Saurashtra player Cheteshwar Pujara during a practice session at Sri Ramakrishna College cricket grounds in Coimbatore on Thursday, ahead of the Ranji Trophy match against Tamil Nadu from Friday.
| Photo Credit: Periasamy M

Ranji Trophy has an old-world charm and a present-day purpose. It is a tournament with a 90-year history, is played in Test whites with a red cherry, at grounds quaint and modern, across the length and breadth of this gigantic country.

It also occupies a prime position in the supply chain that feeds Indian cricket, especially the longer format. The sheer number of runs a batter scores or the bucketload of wickets a bowler takes are impossible to ignore, as seen recently in the ascent of Mumbai’s Sarfaraz Khan, Madhya Pradesh’s Rajat Patidar and the Bengal pace duo of Mukesh Kumar and Akash Deep.

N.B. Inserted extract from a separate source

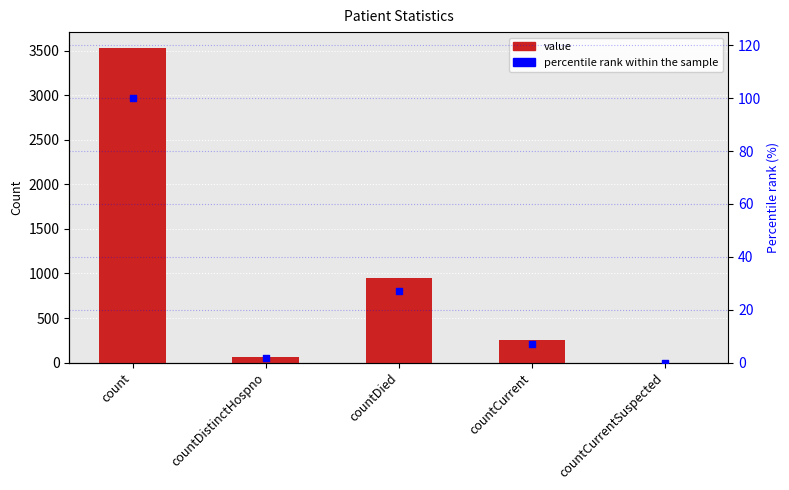

Which series has the largest total across all categories?

value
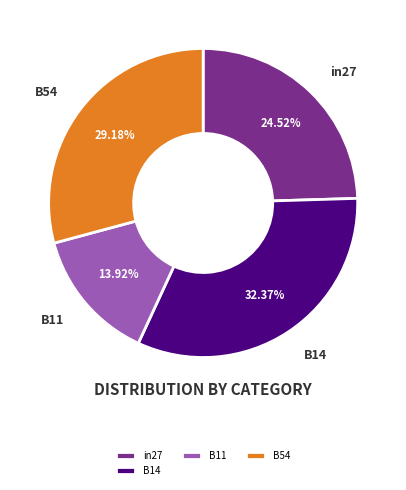

Rank the categories by value from lowest to highest.

B11, in27, B54, B14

From Friday, hundreds of cricketers will take the field with these very hopes as this year’s edition begins with 38 teams split across the Elite and Plate divisions. Old warhorses like Ajinkya Rahane, Wriddhiman Saha and Cheteshwar Pujara, the red and white-ball straddlers like Ishan Kishan and Shreyas Iyer, and a battery of young and fledgling cricketers will be eager to show their worth.

But their first test will be to deal with the competition’s tweaked format this season. To ensure that matches, especially in northern and eastern India, aren’t disrupted by the winter fog, Ranji Trophy has been split into two phases, with the first five rounds running until November 16, and the last two rounds and the knockouts slated to begin from January 23, 2025.

Syed Mushtaq Ali Trophy (T20) and Vijay Hazare Trophy (50 overs) will be sandwiched in between, presenting a unique challenge of switching from red ball to white and back to red in a short time. Where players will get a respite, however, is in the spacing between games. Against the standard three-day gap in 2023-24, the break is set to progressively increase this time around.

Among the biggest beneficiaries will be the fast bowlers. With India set to tour Australia for a gruelling five-Test series beginning November 22, pacers are prized commodities. The form and fitness of the lanky Karnataka speedster Prasidh Krishna will be keenly observed while it remains to be seen if Mohammed Shami, who hasn’t played since the 2023 World Cup final against Australia because of an ankle injury, chooses a Ranji game for Bengal to mark his competitive return.

It is said that Ranji Trophy is more followed than watched. The fact that it runs parallel to the Indian national team’s home season means players will be forced to compete for attention. But importance and relevance are not something the tournament lacks. It is like a timeless piece of art that doesn’t need repeated explanations.